SELECTED EXTRACT:
◇ ◇ ◇ ◇ ◇ ◇ ◇

Please refer to FIG. 2 which depicted a bridge structure 2 in accordance with a first embodiment of the present invention. A bridge 200 handles signal conversion and data transmission between a first bus 400 and a second bus 500. A request device 100 is connected to the first bus 400 and a target device 300 is connected to the second bus 500. The bridge 200 includes a data transmission controller 202, a buffer 204 and a cache controller 206.
The first embodiment of the present invention will be illustratively explained with specific numbers for convenience. However, one skilled in the art understands that the numbers could be modified based on different design.
Firstly, a transaction starts, i.e. the request device 100 sends a reading signal to the bridge 200 for reading data of a target address of the target device 300. Assume that there are 64 KB data stored in one address, and the request device 100 desired to read 1024 KB data from target device 300. Secondly, the data transmission controller 202 of the bridge 200 sends a reading signal to the target device 300 for reading data of the target address and following addresses. Thirdly, the target device 300 retrieves data of the target address and following addresses and transfers them to the bridge 200. Fourthly, the bridge 200 stored the data in the buffer 204. The buffer 204 in accordance with the first embodiment is designed as being able to store 512 KB for each target device, such as the target device 300. Fifthly, the data transmission controller 202 of the bridge 200 starts to transfer the data stored in the buffer 204 to the request device 100 when the data of the target address and the following addresses from the target device 300 reach a predetermined amount, such as 192 KB in the first embodiment of the present invention.
In other words, after the target device 300 transfers 64 KB data of the target address (i), another 64 KB data of the following address (i+1), and another 64 KB data of the following address (i+2) to the bridge 200 to make the buffer 204 reach the predetermined amount, i.e. 192 KB, the data transmission controller 202 of the bridge 200 starts to transfer the 64 KB data of the target address (i) stored in the buffer 204 to the request device 100. The data transmission controller 202 sends a reading signal to the target device 300 for reading 64 KB data of the following address (i+3) as the data transmission controller 202 transferred the 64 KB data of the target address (i) to the request device 100. The procedure stated above repeats till the data transmission controller 202 transfers 64 KB data of the following address (i+m) to the request device 100 which reaches 1024 KB. Then, the request device 100 sends a transaction finished signal to the bridge 200.

◇ ◇ ◇ ◇ ◇ ◇ ◇

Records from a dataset
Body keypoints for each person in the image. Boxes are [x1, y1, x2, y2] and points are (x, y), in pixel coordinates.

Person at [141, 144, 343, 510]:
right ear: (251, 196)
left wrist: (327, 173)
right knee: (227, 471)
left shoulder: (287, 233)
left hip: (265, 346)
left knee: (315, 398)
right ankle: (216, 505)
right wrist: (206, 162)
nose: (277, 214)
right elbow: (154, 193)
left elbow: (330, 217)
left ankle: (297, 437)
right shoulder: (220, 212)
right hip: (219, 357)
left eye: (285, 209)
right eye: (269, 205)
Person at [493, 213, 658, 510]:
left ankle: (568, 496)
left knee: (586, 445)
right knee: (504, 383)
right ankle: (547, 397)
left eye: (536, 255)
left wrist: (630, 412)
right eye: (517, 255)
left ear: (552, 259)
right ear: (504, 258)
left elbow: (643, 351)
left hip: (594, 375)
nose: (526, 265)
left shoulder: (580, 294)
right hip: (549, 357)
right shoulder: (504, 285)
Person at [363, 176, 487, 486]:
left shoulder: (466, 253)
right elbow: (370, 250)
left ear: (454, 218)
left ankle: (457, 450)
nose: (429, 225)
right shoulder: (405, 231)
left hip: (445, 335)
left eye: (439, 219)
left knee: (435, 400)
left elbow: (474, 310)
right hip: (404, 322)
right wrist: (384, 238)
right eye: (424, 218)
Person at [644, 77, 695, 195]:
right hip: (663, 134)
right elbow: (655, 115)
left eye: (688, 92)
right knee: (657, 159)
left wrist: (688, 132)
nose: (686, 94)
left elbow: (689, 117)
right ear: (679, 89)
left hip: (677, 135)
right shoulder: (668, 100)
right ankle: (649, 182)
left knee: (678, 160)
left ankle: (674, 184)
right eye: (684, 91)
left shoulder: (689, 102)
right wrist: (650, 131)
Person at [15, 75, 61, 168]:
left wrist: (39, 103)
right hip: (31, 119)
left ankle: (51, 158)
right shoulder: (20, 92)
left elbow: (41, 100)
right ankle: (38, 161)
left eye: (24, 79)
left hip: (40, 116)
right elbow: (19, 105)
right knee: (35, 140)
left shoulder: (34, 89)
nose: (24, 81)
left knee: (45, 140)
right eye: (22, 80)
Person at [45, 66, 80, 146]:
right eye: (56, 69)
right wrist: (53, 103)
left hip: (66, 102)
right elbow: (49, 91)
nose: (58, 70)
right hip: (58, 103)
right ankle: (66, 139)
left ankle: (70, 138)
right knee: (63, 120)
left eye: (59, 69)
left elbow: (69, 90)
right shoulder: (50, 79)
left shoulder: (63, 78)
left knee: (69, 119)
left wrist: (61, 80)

◇ ◇ ◇ ◇ ◇ ◇ ◇

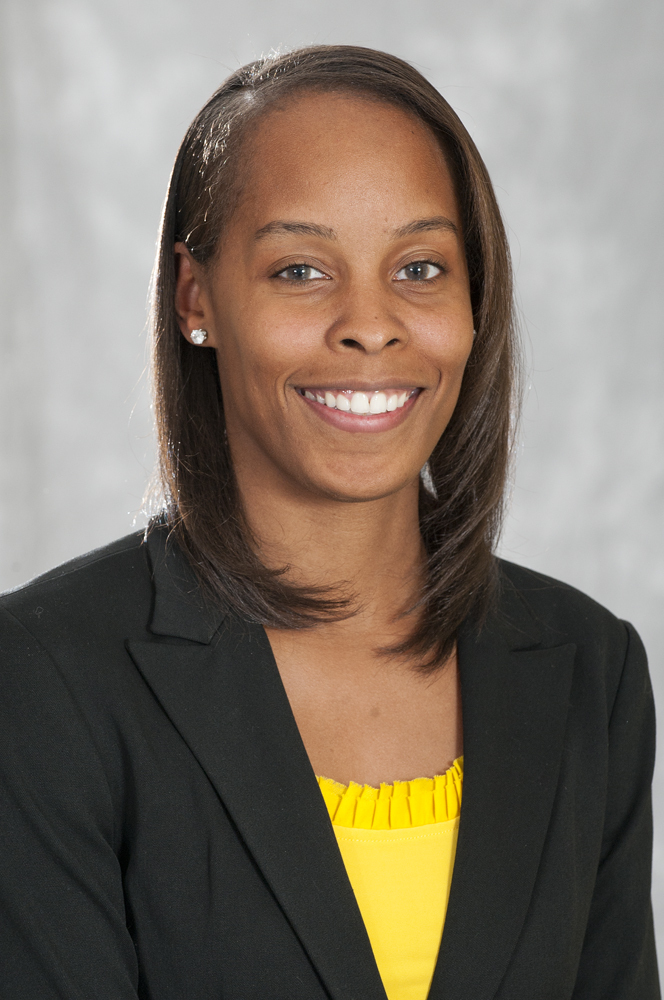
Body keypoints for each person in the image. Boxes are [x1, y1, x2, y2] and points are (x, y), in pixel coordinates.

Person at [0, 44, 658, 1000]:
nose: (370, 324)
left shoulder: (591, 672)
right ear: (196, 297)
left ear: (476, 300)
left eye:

◇ ◇ ◇ ◇ ◇ ◇ ◇

REQUIRED ACTIONS:
**a)** Decide whether each statement agrees with the bridge-structure excerpt, answering yes or no and quoting the deciding words: (i) The bridge 200 contains a cache controller. (ii) The buffer 204 holds 1024 KB for each target device. (iii) Transfer to the request device 100 begins once the buffered data reach 192 KB.
**b)** Give the next passage of the bridge-structure excerpt, picking up after its final sentence.

RESULTS IN ORDER:
**a)**
(i) Yes: "The bridge 200 includes a data transmission controller 202, a buffer 204 and a cache controller 206."
(ii) No: "The buffer 204 in accordance with the first embodiment is designed as being able to store 512 KB for each target device"
(iii) Yes: "reach a predetermined amount, such as 192 KB in the first embodiment of the present invention"

**b)**
In the first embodiment, before the transaction is finished, the bridge 200 presumes that the request device 100 would request data of following addresses if transferred data to the request device 100 reach a threshold, for example, 256 KB which depends on the system design. So, the cache controller 206 of the bridge 200 will continuously send a reading signal to the target device 300 for reading data of a following address. That is, before the transaction is finished, the bridge 200 pre-fetches the data of the following address and stored them in the buffer 204 because it presumes the request device 100 will request soon as the transferred data to the request device 100 reaches the threshold.
Or, the first embodiment could be implemented as the cache controller 206 of the bridge 200 will continuously send a reading signal to the target device 300 for reading data of a following address to keep the buffer 204 storing the data of the following address before the transaction is finished.
When the transaction is finished or the bridge 200 is disconnected, the cache controller 206 monitors the coming several requests from the request device 100 and sees whether there is any request for reading the data of the following address? If no, the cache controller 206 discards the data pre-fetched for the request device 100 and stored in the buffer 204.
Or, when the transaction is finished or the bridge 200 is disconnected, if the request device 100 sends a writing signal for writing the target device 300, the cache controller 206 discards the data pre-fetched for the request device 100 and stored in the buffer 204.
Or, when the transaction is finished or the bridge 200 is disconnected, if any device connected to the first bus 400 sends a reading/writing signal for reading/writing the request device 100 or any device connected to the second bus 500 sends a reading/writing signal to the bridge 200 for reading/writing the request device 100, the cache controller 206 discards the data pre-fetched for the request device 100 and stored in the buffer 204.
Or, when the transaction is finished or the bridge 200 is disconnected, if there is no space for buffer 204 to store any oncoming reading request and any device connected to the first bus 400 sends a reading signal to the bridge 200, the cache controller 206 discards the data pre-fetched for the request device 100 and stored in the buffer 204.
Next, please refer to FIG. 3 which depicted a bridge method 1000 in accordance with a second embodiment of the present invention. Firstly, a bridge handles data transmission between a first bus and a second bus (step 1100). For instance, a request device connected to the first bus is desired to read data of a target address from a target device connected to the second bus, and the bridge is used to control the data transmission of the target address and following addresses. Then, by the amount of data transferred till a threshold, such as 256 KB or 512 KB depended on the system design (step 1200), the bridge continuously asks data of a following address from the target device (step 1300).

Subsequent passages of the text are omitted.